Ornamental Horticulture (My Focus)
This is where I spend most of my time. Ornamental horticulture is centered around plants grown for their appearance—trees, shrubs, and perennials that shape how a space looks and feels.
It’s about structure, color, texture, and seasonality. How plants work together. How they evolve over time. And how a yard can feel intentional instead of random.
Vegetable Gardening
This is what most people think of when they hear “gardening.” Vegetable gardening focuses on growing food—things like tomatoes, peppers, and leafy greens.
It can be incredibly rewarding, but it also tends to be more hands-on and maintenance-heavy. (This is where Liz thrives… and where I respectfully step aside.)
Fruit Production
Fruit production includes growing things like berries, apples, peaches, and other fruit-bearing plants.
This is something we have included in our spaces and it sits somewhere between ornamental gardening and agriculture. There’s still an aesthetic component, but it also requires more planning, patience, and ongoing care to produce consistently.
Landscape Design
Landscape design brings everything together. It’s the planning side of horticulture—deciding what to plant, where it goes, and how a space functions as a whole.
This includes layout, plant selection, and sometimes hardscaping elements like paths or retaining walls. Good design is what turns a collection of plants into a cohesive, usable space.
My Preferences
For me, horticulture is the study production, and care of, in my case, ornamental plants — plants you grow to beautify a yard, deck, or home. That “ornamental” distinction matters. People often assume, because I’m a horticulturist, that I enjoy growing all types of plants. I don’t. As much as I love vegetables, I don’t like growing them. They are messy plants that require a lot of attention. I’m more drawn to herbaceous ornamental plants and trees—Fortunately for me, my wife handles most of our vegetable growing and enjoys it, much to my occasional chagrin when it spreads into my carefully planned beds.











Why Horticulture Matters in Everyday Life
Horticulture isn’t just about plants—it’s about how a space feels when you live in it.
The right plants can make a yard feel alive. They add movement, color, and a sense that something is always changing, even in small ways. Over time, you start to notice those shifts—the first bloom, new growth, or even when something isn’t thriving—and it pulls you into the space a little more.
There’s also a natural rhythm to working with plants that tends to slow you down.
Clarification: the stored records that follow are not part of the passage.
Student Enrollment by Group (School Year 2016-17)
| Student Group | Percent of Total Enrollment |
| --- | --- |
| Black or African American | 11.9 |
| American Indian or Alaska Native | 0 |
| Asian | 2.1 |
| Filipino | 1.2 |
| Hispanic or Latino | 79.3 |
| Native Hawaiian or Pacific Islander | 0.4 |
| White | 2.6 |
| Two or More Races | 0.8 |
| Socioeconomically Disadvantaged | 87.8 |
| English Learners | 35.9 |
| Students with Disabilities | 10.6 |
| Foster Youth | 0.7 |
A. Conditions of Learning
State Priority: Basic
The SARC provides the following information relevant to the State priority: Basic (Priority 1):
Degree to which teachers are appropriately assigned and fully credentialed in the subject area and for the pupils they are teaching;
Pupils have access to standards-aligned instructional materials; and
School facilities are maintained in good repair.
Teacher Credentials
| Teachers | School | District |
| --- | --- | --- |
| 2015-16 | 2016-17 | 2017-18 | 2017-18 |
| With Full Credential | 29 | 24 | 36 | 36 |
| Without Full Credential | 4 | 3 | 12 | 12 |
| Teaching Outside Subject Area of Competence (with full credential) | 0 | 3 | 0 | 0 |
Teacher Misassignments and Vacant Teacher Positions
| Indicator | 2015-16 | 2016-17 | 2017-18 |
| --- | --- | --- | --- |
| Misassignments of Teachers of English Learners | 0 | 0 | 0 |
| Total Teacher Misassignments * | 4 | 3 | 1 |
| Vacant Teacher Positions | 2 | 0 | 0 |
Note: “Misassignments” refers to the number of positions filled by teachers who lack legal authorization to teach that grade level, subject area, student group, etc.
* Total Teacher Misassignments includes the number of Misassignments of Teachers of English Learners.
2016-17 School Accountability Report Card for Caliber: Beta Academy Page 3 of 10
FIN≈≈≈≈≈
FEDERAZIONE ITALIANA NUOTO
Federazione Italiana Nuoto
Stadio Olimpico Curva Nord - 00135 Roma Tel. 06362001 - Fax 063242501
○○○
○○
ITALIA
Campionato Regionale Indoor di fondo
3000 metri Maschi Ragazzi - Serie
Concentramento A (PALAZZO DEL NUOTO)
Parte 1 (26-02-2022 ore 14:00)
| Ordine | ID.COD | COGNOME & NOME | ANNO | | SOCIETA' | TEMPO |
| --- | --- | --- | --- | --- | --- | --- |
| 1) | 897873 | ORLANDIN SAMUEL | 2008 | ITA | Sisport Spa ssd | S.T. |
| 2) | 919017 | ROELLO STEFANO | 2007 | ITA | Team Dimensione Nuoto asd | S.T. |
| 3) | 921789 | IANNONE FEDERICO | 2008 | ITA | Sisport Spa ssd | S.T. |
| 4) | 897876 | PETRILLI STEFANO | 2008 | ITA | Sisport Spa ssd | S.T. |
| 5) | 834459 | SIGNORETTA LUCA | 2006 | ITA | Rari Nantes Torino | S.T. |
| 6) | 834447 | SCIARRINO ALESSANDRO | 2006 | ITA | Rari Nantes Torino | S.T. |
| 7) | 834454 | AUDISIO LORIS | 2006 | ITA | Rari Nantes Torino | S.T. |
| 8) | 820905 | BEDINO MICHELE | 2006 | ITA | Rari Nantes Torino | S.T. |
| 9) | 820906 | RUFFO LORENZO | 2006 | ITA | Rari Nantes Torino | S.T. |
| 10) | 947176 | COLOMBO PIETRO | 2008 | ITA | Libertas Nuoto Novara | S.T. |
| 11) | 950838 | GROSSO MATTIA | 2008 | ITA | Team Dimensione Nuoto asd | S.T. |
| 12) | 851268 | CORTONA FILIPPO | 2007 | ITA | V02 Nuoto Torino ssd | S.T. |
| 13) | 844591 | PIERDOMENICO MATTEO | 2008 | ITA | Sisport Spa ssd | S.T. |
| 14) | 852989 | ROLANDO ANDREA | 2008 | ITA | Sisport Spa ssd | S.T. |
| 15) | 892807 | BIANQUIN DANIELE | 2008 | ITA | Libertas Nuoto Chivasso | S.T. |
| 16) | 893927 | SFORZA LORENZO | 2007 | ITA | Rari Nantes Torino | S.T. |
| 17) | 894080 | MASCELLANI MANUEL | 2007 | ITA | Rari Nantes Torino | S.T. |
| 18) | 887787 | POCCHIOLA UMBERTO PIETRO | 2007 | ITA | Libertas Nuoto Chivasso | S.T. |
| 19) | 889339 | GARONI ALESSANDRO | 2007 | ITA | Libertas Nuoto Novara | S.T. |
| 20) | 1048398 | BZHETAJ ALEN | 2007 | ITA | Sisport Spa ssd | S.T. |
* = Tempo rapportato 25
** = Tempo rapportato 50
Whether it’s pruning, planting, or just walking through the yard, it gives you a reason to step outside, pay attention, and reset. It’s not complicated, but it’s consistent—and that consistency has a way of reducing stress without you really thinking about it.
It also creates a connection to nature that’s easy to overlook in day-to-day life. Instead of just passing by it, you’re interacting with it. You start to understand what grows well, what struggles, and how everything is connected—from soil to seasons to pollinators.
And over time, all of that changes how you experience home. It’s no longer just a place you live—it’s something you’re actively shaping. A well-thought-out space doesn’t just look good; it feels better to spend time in.
What you can expect from this blog
- Garden updates: what’s thriving and what’s struggling in my yard.
- New plants: additions to the garden and why I chose them.
- Plant care: pruning tips, disease and pest observations, and the “spray or not to spray” debate.
- Natives vs. invasives: why native plants matter and which invasives to watch for.
- Hardscaping notes: small projects and lessons learned (I’m no pro, but I’ll share what worked — and what didn’t).
- General education about plans: basic terminologies and concepts to help you make decisions for your spaces.
- Check out “Not All Evergreens are Pines.“
I love talking plants — sometimes to the point that eyes start to roll after a twenty‑minute monologue about hydrangea pruning. This blog is my outlet—a place to share what I learn, what works, what doesn’t, and everything in between. If you enjoy plants (or want to), you’re in the right place.